Initial public offering of up to 1,62,16,886 equity shares of face value of Re. 1 each ("Equity Shares") of Gopal Snacks Limited ("Company" or "Issuer") for cash at a price of Rs. 401 per equity share (including a share premium of Rs. 400 per equity share) ("Offer Price") through an offer for sale of upto 1,62,16,886 equity shares aggregating up to Rs. 650.00 crores ("Offer for Sale" or "Offer") by the selling shareholders (as defined below), comprising of up to 1,995,924 equity shares aggregating up to Rs. 80.00 crores by Bipinbhai Vithalbhai Hadvani, up to 12,973,510 equity shares aggregating up to Rs. 520.00 crores by Gopal Agriproducts Private Limited (collectively with Bipinbhai Vithalbhai Hadvani, the "Promoter Selling Shareholders") and up to 1,247,452 equity shares aggregating up to Rs. 50.00 crores by Harsh Sureshkumar Shah (collectively with the promoter selling shareholders, the "Selling Shareholders", and such equity shares offered by the selling shareholders, the "Offered Shares"). This offer included a reservation of up to 96,418 equity shares, aggregating up to Rs. 3.5 crores (constituting up to 0.08% of the post offer paid-up equity share capital) for subscription by eligible employees (the "Employee Reservation Portion"). The offer less the employee reservation portion is hereinafter referred to as the "Net Offer". The offer and the net offer constituted 13.01% and 12.95%, respectively, of the post-offer paid-up equity share capital.
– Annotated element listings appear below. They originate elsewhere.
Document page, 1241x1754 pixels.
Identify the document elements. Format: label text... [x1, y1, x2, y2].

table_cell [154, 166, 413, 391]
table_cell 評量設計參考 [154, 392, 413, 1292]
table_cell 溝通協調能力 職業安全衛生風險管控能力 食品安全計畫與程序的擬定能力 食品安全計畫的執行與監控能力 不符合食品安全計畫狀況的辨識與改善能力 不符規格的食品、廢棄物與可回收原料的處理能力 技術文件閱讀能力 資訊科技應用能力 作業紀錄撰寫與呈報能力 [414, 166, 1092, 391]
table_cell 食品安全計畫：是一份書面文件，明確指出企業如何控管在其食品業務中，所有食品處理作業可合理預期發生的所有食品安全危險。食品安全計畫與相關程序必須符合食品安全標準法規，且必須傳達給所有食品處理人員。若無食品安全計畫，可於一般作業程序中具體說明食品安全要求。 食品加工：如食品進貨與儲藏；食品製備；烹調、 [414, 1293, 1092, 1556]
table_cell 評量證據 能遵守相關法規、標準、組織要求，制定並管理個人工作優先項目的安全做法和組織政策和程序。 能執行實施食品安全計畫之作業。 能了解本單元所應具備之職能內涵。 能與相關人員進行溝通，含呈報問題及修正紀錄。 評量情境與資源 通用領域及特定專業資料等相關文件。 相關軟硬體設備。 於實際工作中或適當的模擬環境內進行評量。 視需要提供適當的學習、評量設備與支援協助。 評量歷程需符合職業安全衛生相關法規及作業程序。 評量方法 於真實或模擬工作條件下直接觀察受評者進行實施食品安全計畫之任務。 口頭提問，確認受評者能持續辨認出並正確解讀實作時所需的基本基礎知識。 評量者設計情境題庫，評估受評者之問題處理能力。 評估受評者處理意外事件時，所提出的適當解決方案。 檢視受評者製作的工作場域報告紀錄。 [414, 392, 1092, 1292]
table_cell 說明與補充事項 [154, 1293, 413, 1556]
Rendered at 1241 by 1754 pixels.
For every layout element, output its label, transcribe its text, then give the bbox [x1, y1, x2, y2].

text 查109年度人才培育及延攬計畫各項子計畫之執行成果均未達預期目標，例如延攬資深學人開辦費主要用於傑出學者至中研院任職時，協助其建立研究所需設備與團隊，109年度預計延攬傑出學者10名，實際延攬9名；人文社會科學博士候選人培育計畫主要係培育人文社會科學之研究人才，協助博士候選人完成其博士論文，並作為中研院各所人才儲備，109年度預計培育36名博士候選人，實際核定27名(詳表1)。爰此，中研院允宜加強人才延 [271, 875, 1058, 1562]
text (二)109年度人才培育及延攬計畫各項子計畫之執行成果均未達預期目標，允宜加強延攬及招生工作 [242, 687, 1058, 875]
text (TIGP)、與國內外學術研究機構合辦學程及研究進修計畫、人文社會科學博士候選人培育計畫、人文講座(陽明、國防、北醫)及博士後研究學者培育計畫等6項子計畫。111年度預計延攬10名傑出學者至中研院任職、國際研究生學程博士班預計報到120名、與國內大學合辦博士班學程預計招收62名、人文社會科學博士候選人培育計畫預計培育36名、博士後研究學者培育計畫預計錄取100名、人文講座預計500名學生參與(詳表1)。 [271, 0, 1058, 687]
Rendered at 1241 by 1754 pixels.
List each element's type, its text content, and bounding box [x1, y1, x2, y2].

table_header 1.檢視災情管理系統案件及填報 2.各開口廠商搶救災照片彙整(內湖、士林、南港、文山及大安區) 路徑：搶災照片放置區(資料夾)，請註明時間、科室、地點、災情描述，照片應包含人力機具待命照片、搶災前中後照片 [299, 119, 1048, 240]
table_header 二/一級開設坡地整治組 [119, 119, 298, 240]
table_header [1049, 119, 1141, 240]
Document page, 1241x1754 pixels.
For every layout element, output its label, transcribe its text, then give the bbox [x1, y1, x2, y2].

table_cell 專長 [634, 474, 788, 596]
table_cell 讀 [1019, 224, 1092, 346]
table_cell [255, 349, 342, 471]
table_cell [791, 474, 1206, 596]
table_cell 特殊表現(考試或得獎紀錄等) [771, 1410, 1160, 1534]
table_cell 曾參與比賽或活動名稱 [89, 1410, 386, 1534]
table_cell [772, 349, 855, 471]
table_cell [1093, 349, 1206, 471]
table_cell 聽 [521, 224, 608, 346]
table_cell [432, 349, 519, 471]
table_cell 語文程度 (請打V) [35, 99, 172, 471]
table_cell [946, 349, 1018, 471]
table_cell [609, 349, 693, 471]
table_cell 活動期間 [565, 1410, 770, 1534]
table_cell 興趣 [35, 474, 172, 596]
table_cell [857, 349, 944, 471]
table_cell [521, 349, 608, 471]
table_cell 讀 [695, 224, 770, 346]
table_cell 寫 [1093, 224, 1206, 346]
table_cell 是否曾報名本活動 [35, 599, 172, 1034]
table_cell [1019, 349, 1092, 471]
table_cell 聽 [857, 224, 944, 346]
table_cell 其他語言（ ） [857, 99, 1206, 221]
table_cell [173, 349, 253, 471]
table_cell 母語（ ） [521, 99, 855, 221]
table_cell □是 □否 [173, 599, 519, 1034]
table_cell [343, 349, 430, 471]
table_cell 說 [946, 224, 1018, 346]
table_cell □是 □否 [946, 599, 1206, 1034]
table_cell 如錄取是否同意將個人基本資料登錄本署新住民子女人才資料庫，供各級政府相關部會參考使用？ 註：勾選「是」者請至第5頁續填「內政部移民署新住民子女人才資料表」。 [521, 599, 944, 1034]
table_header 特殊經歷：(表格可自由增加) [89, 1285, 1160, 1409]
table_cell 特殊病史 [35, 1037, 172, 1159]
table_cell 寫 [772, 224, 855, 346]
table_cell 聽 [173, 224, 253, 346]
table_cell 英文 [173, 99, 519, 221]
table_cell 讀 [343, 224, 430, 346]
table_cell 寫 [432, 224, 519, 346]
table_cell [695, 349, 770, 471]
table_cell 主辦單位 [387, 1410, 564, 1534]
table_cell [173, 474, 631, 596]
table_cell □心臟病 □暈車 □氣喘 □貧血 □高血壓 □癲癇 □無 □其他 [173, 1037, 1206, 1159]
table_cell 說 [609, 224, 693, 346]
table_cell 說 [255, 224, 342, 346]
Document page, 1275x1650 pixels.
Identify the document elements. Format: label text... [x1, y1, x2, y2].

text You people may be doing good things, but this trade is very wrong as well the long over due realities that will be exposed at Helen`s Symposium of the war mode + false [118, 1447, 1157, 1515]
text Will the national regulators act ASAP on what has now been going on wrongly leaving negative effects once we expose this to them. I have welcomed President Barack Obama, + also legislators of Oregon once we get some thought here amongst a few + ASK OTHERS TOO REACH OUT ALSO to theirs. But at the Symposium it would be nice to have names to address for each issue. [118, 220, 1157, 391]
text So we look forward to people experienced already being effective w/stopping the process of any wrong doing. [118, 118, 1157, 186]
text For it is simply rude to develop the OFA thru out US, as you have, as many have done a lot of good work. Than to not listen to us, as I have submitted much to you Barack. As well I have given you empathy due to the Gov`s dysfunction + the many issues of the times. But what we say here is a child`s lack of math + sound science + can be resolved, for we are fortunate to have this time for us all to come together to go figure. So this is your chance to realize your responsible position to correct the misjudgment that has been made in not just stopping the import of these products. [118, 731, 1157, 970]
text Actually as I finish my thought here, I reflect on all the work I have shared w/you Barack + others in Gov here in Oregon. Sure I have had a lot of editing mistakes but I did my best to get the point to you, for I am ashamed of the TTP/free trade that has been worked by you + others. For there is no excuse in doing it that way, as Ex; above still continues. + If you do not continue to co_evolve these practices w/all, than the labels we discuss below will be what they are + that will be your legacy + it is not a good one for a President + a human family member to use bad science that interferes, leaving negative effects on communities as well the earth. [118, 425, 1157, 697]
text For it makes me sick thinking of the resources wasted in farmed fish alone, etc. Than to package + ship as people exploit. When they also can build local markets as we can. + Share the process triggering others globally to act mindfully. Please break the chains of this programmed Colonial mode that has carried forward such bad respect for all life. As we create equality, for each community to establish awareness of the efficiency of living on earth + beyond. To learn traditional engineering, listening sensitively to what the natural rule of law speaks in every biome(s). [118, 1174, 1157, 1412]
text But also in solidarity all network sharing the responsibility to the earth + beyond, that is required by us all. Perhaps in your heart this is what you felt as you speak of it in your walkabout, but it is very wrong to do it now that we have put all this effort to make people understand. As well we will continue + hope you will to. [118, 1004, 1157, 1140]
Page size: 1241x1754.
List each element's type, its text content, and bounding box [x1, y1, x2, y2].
The company and the selling shareholders, in consultation with the brlms, offered a discount of 9.48% to the offer price (equivalent to Rs. 38 per equity share) to eligible employees bidding in the employee reservation portion ("Employee Discount"). The face value of the equity shares is Re. 1 each and the offer price is 401 times the face value of the equity shares.